* [Given request] Copy out every one of the rows below line for line, keeping each word and figure unchanged, but leave out the pictures.
----------
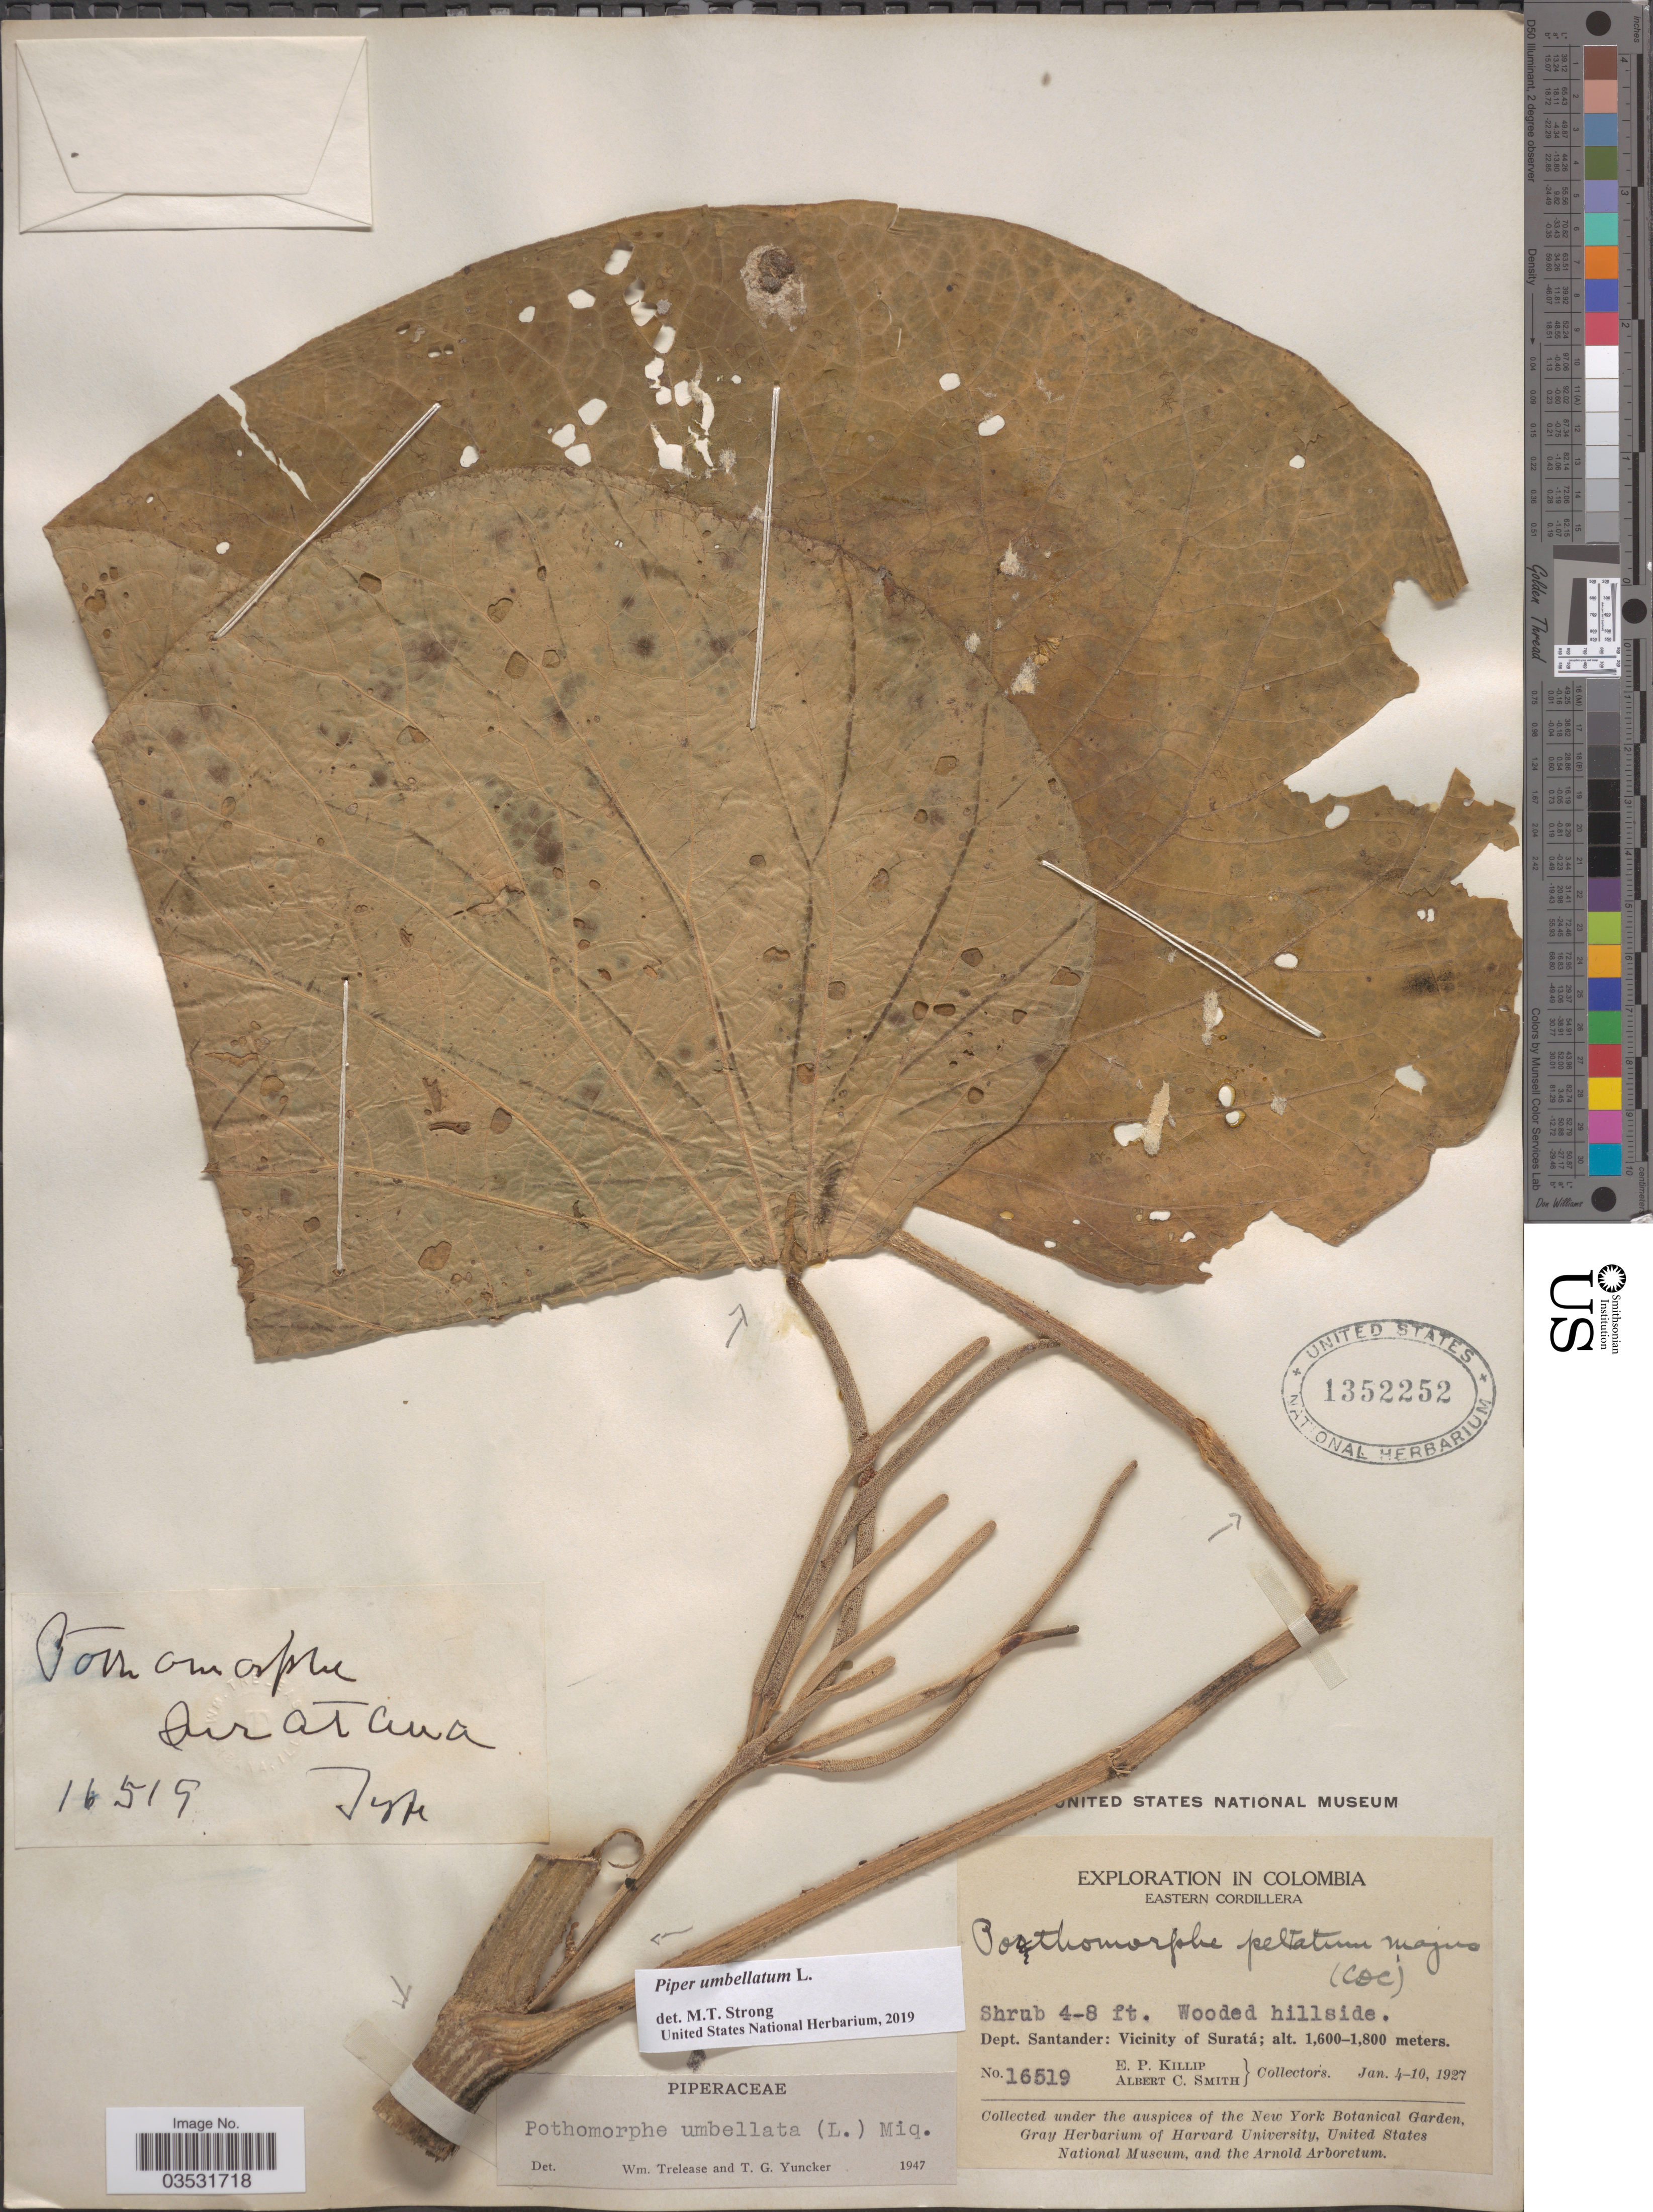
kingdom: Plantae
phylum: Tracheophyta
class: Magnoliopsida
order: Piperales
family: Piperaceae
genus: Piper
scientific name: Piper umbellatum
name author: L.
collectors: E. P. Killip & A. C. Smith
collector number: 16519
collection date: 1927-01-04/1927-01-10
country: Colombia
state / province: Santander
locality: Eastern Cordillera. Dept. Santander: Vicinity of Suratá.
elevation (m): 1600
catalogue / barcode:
----------
* [Result below]
kingdom: Plantae
phylum: Tracheophyta
class: Magnoliopsida
order: Piperales
family: Piperaceae
genus: Piper
scientific name: Piper umbellatum
name author: L.
collectors: E. P. Killip & A. C. Smith
collector number: 16519
collection date: 1927-01-04/1927-01-10
country: Colombia
state / province: Santander
locality: Eastern Cordillera. Dept. Santander: Vicinity of Suratá.
elevation (m): 1600
catalogue / barcode:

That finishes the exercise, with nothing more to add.